OS-6923: bhyve could be more precise with vPIT

Details

Issue Type:Improvement
Priority:4 - Normal
Status:Resolved
Created at:2018-05-02T20:59:08.298Z
Updated at:2018-06-19T14:55:20.193Z

People

Created by:Former user
Reported by:Former user
Assigned to:Former user

Resolution

Fixed: A fix for this issue is checked into the tree and tested.
(Resolution Date: 2018-06-19T14:55:10.575Z)

Fix Versions

2018-06-21 Underwater Reactor (Release Date: 2018-06-21)

Labels

bhyve

Description

As part of an investigation into guest troubles with NTP synchronization while running under bhyve, I found that the means by which the PIT is emulated leaves some room for improvement. During testing, I was booting a Linux guest with apic=debug in the kernel params to provide detailed information about timing parameters of the guest:

[    0.102614] Using local APIC timer interrupts.
               calibrating APIC timer ...
[    0.108000] ... lapic delta = 838768
[    0.108000] ... PM-Timer delta = 358171
[    0.108000] ... PM-Timer result ok
[    0.108000] ..... delta 838768
[    0.108000] ..... mult: 36024811
[    0.108000] ..... calibration result: 536811
[    0.108000] ..... CPU clock speed is 2799.2422 MHz.
[    0.108000] ..... host bus clock speed is 134.0811 MHz.
[    0.108046] smpboot: CPU0: Intel(R) Xeon(R) CPU E5-2680 v2 @ 2.80GHz (family: 0x6, model: 0x3e, stepping: 0x4)

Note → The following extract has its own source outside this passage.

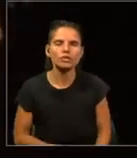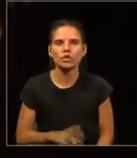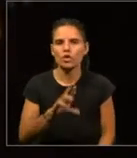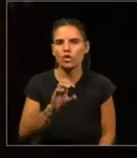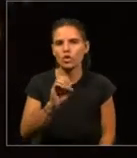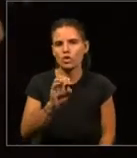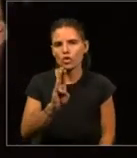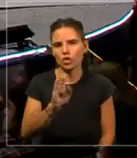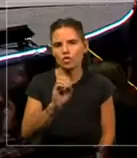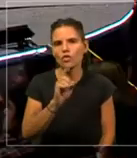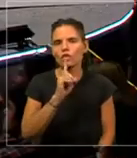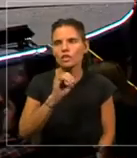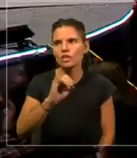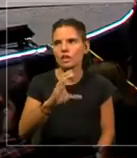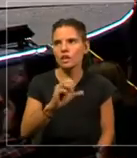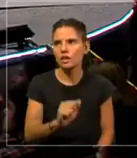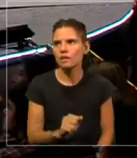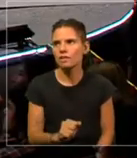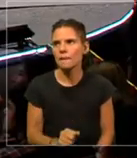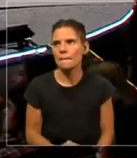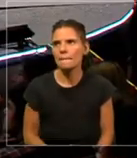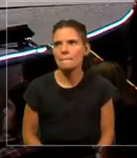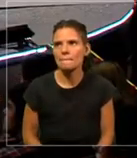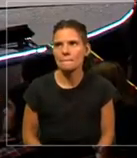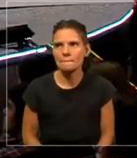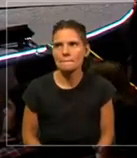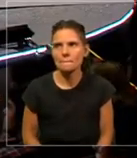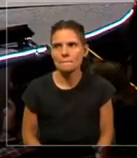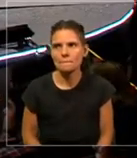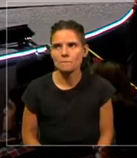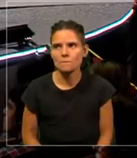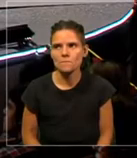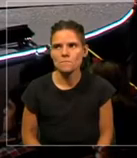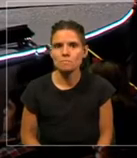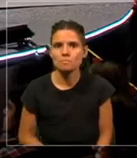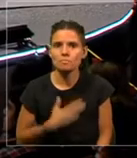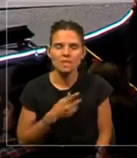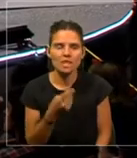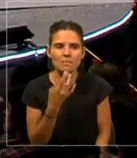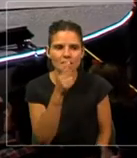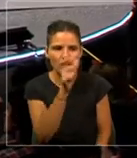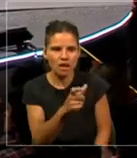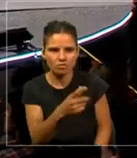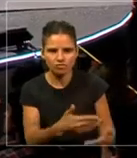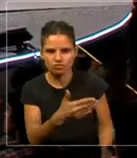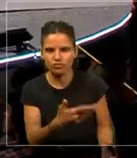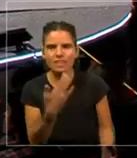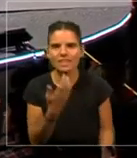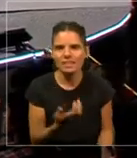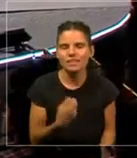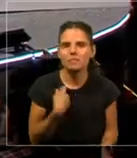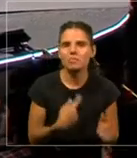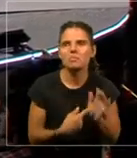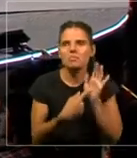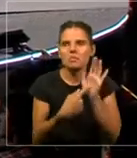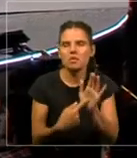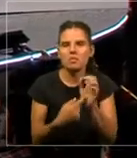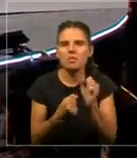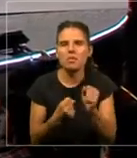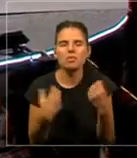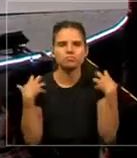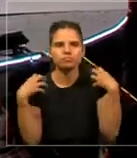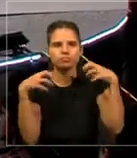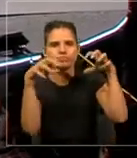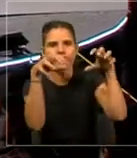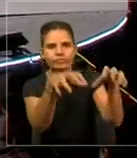lo que trata Robotica es demostrarnos de que tal vez tengamos que delegar nosotros una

The emulated lapic timer runs at a frequency of 134.217Mhz (128 x 2^20 hz). The vPIT, running at the standard frequency of 1193182hz, is configured to fire at the scheduler HZ frequency, resulting in the kernel sampling the APIC timer value over the course of 100ms. The sample value of the 100ms interval is represented by lapic delta or 838768 "ticks" of the APIC over the period. Factoring in the divider setting of 16, the guest APIC should have counted 838860 "ticks", a difference of 92 from the measured value or ~109ppm.

Perfect timing isn't to be expected here, as we're at the mercy of many factors including timer precision on the host. That said, one thing stuck out as I was reviewing the vatpit code in bhyve: The sbintime_t type was used for frequency and duration calculations for the vPIT. Normally, this type is more than adequate, with 32 bits for the fractional portion of the time. In the vatpit, however, it's used to store the inverse of the PIT frequency:

        FREQ2BT(PIT_8254_FREQ, &bt);
        vatpit->freq_sbt = bttosbt(bt);

This is out at the edge of the limits of useful precision for sbintime_t and makes itself somewhat apparent when that value is effectively multiplied out as the timer fires and resets, adding the frequency-interval value to determine the next expiration.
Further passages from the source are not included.